The Vital City Is in the Eyes
When I was about a third of the way into the book I became aware of Kanigel’s steady use of “eyes” and sight metaphors to characterize Jacobs’s close-to-the-real and away from the abstract approach to research and writing. I found at least 20 examples, as in “she was beginning to see a kind of order right behind the confusion of the East Harlem streets, an endlessly intricate one.” And always behind large rimmed glasses, as she was nearsighted, 20-200 in both eyes. In a variety of contexts Kanigel summarizes just what Jacobs’s eyes showed her that architects and urban planners, under the modernist glare of Le Corbusier and his “Radiant City” and Ebenezer Howard’s “Garden City,” with their bird’s-eye-vistas-eyes on blocked-out spaces filled with their starchitecture buildings and making for easy automobile travel, could not. The eyes of a woman with three children are far more likely to notice the little but life-giving details that the eyes of the starchitect do not. When asked how she found such wonderful examples to illustrate her points, Jacob replied: “It’s just the opposite. The examples come first. I think from the concrete. I can’t think from the abstract.” Even in her later and denser works dealing with macroeconomics—The Economy of Cities, published in 1969 and her 1985 Cities and The Wealth of Nations—Jacobs advised, “Look to the small.”
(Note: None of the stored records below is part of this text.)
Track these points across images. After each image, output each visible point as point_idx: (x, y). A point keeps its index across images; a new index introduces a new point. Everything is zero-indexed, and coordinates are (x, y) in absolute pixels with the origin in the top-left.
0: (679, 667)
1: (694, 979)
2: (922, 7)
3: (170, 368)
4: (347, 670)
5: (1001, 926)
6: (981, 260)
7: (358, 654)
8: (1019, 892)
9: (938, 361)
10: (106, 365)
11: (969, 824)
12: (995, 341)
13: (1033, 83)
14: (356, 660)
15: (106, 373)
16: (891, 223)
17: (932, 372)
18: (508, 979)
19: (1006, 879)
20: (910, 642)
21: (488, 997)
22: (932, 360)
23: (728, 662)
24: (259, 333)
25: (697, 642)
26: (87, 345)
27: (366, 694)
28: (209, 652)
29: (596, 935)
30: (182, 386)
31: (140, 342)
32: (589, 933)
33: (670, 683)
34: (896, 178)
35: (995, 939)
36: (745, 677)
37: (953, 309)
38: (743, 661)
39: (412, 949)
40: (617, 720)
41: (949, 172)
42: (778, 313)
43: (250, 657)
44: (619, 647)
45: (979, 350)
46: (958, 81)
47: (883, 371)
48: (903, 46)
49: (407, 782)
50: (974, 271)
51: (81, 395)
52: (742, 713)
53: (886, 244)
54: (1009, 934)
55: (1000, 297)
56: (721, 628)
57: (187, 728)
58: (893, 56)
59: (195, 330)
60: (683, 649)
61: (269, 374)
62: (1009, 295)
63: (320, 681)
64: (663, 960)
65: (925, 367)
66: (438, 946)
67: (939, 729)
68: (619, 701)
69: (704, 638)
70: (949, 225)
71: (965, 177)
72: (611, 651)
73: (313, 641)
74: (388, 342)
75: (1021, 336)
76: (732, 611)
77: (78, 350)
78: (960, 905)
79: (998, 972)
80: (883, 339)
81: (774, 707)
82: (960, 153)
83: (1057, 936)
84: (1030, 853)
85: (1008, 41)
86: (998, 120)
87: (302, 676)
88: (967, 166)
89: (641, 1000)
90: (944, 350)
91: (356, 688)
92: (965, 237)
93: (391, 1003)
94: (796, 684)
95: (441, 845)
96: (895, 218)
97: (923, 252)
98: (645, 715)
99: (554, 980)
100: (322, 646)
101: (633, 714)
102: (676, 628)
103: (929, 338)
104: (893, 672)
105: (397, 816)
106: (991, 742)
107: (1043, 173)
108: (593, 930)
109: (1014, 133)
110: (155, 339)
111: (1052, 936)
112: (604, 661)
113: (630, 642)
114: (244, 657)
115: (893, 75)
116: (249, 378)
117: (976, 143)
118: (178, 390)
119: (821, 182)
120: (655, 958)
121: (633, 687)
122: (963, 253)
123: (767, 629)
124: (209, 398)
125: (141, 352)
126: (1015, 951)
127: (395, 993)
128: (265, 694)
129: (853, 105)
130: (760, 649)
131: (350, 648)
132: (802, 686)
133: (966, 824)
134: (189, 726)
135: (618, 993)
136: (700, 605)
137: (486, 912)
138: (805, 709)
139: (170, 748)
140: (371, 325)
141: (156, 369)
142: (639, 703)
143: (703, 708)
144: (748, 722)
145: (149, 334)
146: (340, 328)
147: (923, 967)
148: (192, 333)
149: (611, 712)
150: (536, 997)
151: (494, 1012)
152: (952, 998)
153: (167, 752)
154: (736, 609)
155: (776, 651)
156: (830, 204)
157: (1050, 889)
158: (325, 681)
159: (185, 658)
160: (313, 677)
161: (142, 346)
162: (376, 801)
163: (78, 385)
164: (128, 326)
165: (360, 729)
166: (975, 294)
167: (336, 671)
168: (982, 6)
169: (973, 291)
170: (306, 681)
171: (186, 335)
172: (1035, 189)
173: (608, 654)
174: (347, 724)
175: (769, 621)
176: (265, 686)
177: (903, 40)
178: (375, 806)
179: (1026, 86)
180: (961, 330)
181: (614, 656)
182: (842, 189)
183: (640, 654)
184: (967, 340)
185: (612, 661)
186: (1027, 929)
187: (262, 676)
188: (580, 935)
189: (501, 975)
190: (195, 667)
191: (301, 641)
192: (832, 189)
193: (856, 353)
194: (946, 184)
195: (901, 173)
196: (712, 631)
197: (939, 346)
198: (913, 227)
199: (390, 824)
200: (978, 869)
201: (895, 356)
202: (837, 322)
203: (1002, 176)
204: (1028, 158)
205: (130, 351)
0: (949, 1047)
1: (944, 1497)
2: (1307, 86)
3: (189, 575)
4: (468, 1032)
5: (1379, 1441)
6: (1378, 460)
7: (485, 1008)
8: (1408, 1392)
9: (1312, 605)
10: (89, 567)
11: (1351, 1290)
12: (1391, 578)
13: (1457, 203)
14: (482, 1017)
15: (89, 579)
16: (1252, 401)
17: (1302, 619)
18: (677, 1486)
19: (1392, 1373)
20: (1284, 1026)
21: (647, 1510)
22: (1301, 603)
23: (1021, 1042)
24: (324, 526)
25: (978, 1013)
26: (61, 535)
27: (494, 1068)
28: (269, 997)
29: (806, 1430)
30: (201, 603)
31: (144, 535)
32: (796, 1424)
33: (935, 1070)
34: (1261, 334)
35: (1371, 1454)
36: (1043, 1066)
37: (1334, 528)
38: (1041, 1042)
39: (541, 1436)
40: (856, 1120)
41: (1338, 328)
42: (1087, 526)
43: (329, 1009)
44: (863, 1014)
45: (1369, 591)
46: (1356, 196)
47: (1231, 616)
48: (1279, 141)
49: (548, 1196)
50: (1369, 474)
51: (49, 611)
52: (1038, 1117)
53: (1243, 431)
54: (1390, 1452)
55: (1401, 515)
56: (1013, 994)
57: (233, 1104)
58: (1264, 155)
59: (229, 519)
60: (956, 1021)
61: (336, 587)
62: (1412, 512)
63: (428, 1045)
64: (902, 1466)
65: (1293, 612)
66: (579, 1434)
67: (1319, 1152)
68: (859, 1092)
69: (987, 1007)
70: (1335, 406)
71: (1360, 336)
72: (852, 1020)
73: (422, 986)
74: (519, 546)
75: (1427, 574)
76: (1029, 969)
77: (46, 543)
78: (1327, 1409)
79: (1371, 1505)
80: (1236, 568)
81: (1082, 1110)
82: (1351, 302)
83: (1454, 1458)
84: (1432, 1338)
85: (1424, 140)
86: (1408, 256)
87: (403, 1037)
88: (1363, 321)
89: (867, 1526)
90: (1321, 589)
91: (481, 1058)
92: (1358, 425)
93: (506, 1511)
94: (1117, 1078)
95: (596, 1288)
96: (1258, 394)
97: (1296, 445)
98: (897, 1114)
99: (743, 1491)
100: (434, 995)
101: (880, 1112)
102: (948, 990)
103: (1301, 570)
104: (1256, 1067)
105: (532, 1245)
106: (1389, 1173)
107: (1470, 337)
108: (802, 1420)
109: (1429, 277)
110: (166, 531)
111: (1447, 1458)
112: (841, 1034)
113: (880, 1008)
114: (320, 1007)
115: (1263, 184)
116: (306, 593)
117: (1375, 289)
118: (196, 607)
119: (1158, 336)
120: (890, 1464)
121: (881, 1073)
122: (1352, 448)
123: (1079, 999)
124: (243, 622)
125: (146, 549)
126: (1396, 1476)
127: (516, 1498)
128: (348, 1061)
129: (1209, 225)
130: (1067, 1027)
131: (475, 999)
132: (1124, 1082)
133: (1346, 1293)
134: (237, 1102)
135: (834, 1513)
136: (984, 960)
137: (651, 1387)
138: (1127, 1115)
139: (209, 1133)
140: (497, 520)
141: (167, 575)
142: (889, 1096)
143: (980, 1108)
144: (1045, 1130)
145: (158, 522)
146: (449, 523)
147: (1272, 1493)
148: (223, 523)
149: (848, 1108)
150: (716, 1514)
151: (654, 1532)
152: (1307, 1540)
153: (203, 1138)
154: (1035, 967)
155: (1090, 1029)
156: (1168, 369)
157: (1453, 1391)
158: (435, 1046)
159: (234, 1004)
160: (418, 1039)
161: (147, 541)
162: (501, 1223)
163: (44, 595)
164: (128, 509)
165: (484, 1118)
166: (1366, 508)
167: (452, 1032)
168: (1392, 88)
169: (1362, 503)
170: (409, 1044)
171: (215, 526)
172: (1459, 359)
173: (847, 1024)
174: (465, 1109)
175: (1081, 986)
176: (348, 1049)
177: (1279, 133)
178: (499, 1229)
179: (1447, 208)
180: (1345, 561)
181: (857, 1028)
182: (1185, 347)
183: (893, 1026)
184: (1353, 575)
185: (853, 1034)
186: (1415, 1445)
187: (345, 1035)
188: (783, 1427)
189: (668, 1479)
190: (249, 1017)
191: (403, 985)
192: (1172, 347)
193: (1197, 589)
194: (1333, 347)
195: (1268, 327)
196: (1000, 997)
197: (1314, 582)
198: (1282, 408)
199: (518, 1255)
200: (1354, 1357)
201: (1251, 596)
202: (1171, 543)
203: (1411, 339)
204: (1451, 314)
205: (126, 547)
With her eyes on the street, Jacobs saw the importance of mixed primary uses; short blocks; buildings of various ages, including old ones; and dense concentrations of people. “Mixed primary uses” means an urban texture where warehouses and factories and residences and shops and bars and grocery stores are all mixed together, drawing people to the area at every hour of the day and night, thus helping to keep the area safe and lively; and its short blocks encouraged varied walking paths and more corners for more shops and old buildings with low rents, which encouraged startups. But Kanigel calls this a “cartoonish summary” of the book’s main ideas because it loses her aphoristic kick. Like this one: “New ideas must use old buildings.” Or this: “Why are there so often no people where the parks are and no parks where the people are?”
On Sept. 14, 2016, The New York Times’s Stephen Heyman asks, “Did the urban architecture of Syria help fuel the civil war that has shattered that country and claimed hundreds of thousands of lives?” He writes that this was a question asked by Marwa al-Sabouni, an architect who spent two years confined to her apartment in Homs with her husband and two children as the city was reduced to rubble. Homs, Syria’s third largest city, had a centuries-old history of Sunni and Alawite and Christians living in a relative harmony that was reflected and encouraged by the mosques and churches and residential and commercial sites sharing the same intertwining streets. But this classic setting was upended by urban modernization imported as modern “progress,” which involved the tearing down of small scale architecture and housing and replacing it with bomb-able superblocks of massive apartments that isolated their occupants and with population growth led to ghettos on the urban fringe divided by religion and social class.
The Times report does not mention Jane Jacobs. Fittingly. As Paul Goldberger, the Times’s architecture critic, wrote many years earlier, Jacobs was now “standard urban theory.”